Die Bezirkregierungen sind auf rund 65 unterschiedlichen Rechtsgebieten zweitinstanzlich als Widerspruchsbehörde tätig. In den meisten so genannten Massenverfahren wie dem Ausländerrecht mit jährlich ca. 1.300 Widersprüchen, dem Straßenverkehrsrecht mit knapp 1.000 Widersprüchen, bei der Erteilung bzw. dem Entzug von Fahrerlaubnissen mit rund 600 Widersprüchen sowie dem Erziehungsgeld mit 200 Widersprüchen liegt die Zurückweisungsquote bei rund 85 %. Die Klagenquote im Ausländerrecht liegt zwar jährlich bei ca. 45 %, wovon aber nur 2-3 % der Klagen stattgegeben wurden. Ähnlich verhält es sich bei den Fahrerlaubnissen, wo 2002 die Klagequote 26% und 2003 17 % betrug, aber die Stattgabequote unter einem Prozent lag.

Zu 3.:

Ein signifikanter Unterschied zwischen der zweitinstanzlichen Tätigkeit als reine Widerspruchsbehörde zu der erstinstanzlichen Tätigkeit als Ausgangs- und Widerspruchsbehörde ist nicht zu verzeichnen. Vielmehr ergeben sich die Unterschiede durch die Verschiedenartigkeit der Rechtsgebiete. Bei Verwaltungsakten im Gebiet des Ausländerrechts, der Entziehung von Fahrerlaubnissen als auch auf dem Gebiet des Arbeits- und Beamtenrechts ist die Bereitschaft, den vollen Rechtsweg zu beschreiten, wesentlich ausgeprägter als beispielsweise beim Erziehungsgeld (Klagequote ca. acht Prozent bei rund 200 Widerspruchsverfahren). Im Schulrecht enthielten die von den Schulen gefertigten Ausgangsbescheide oftmals formelle Mängel, die die hohe Abhilfequote von ca. 40 Prozent bei rund 800 Widersprüchen erklärt. Die Klagequote betrug hingegen nur noch ca. 20 Prozent wovon auch nur 20 Prozent stattgegeben wurden.

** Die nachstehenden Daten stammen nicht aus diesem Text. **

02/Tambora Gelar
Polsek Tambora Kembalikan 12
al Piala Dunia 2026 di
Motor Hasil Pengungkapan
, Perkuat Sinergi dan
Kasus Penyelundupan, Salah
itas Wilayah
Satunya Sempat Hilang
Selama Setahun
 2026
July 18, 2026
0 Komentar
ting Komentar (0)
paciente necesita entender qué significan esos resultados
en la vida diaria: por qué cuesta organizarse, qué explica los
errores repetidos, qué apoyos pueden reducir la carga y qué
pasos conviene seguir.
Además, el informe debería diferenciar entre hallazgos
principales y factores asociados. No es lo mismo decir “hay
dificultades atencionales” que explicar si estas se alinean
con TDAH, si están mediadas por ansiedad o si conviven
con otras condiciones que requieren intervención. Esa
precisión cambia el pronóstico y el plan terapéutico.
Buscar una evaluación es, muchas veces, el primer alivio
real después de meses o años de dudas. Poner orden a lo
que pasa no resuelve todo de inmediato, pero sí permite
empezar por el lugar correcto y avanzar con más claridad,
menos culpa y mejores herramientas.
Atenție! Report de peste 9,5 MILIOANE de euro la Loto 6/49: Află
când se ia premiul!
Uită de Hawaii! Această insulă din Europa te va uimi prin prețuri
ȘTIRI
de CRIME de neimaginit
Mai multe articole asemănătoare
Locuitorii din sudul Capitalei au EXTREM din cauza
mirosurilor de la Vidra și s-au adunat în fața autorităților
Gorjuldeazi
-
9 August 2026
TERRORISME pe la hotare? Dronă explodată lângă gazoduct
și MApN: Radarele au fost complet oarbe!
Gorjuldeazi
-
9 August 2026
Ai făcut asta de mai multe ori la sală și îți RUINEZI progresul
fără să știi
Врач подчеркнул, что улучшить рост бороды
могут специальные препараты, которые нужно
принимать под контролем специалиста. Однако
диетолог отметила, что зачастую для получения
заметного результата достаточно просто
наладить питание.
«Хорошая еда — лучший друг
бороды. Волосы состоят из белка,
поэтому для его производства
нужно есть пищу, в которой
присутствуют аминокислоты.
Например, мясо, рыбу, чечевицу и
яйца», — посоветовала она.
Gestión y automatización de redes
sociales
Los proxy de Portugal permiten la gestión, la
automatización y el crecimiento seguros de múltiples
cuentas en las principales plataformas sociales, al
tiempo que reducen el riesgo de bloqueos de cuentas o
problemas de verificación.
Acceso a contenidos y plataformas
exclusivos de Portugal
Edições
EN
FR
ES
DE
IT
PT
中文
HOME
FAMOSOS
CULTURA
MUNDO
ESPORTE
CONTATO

Die Landesregierung hat diesen Unterschieden bereits Rechnung getragen und daher das Widerspruchsverfahren bei problematischen Rechtsgebieten, wie dem Schulrecht, dem Beamtenrecht, dem Baurecht, im gesamten Umweltrecht und auf dem Gebiet der Sozialhilfe beibehalten. Bei den Rechtsgebieten, wo die Erfolgsquote des Widerspruchs durch die gute Qualität der Ausgangsentscheidung gering bzw. die Anzahl der Widerspruchsverfahren marginal und keine überproportionale Mehrbelastung der Verwaltungsgerichte zu befürchten war, wurde das Vorverfahren abgeschafft.